Chart: Who Are the Long-Term Unemployed?
Nearly a third of the 14 million Americans who are officially unemployed have been out of work for more than a year, enough to fill the state of Louisiana. That share of total unemployment has grown by 50 percent since December 2009. These aren't merely the long-term unemployed, a term the Bureau of Labor Statistics defines as being out of work for more than six months. These are the long-long-term unemployed. The 52-weekers.

Here we go with the pictures:
How Old Are They?

How Long Did They Go to School?
This is one of the most surprising parts of the Pew study. Advanced and Bachelor's degrees are fantastic protection against unemployment. Joblessness is below 5% for college grads and in the mid-teens for high school drop-outs. But among the unemployment, a roughly equal share of each group -- from advanced degree to less than HS -- are long-term unemployed: Between 30 and 40% across the board.
What does this prove? Hard to say. My gut says that age has much more to do with long-term jobless trends than educational attainment. Leave your own theories in the comment section.
Where Do They Work?
We crunched and graphed some Pew data to create this chart of industry-by-industry unemployment rates (BLUE) and long-term unemployment's share of total joblessness (RED). To be clear: It might be confusing on first blush that the red bar is higher than the blue bar, because it represents fewer people. But that is because it stands for a share of total unemployment.
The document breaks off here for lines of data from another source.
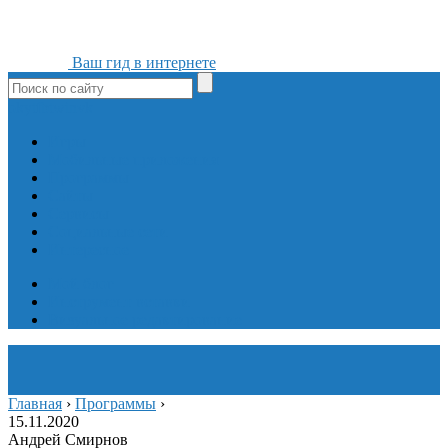
Ваш гид в интернете
ok
yt
fb
tw
in
vk
Игры
Мобильные приложения
Программы
Сайты
Сервисы
Социальные сети
Интересное
Мой блог
Инструмент вставки
Визуальное редактирование
Главная
›
Программы
›
15.11.2020
Андрей Смирнов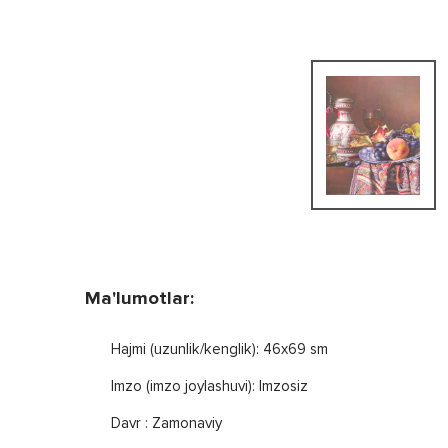
Ma'lumotlar:
Hajmi (uzunlik/kenglik): 46x69 sm
Imzo (imzo joylashuvi): Imzosiz
Davr : Zamonaviy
Make sense?
1) There is no relationship between unemployment and long-term unemployment by industry that I can see. None. Mining has low unemployment and high salaries and terrible long-term joblessness. The leisure industry has one of the worst overall unemployment rates but its long-term jobless share is low.
2) Think about where young people work. They work in leisure. Some work as nurses or teachers. They work in wholesale and retail. Young people have an easier time finding new work. That might be a key reason why these industries have lower long-term unemployment.
3) Agriculture looks remarkably insulated from both the unemployment crisis and the long-term unemployment scourge.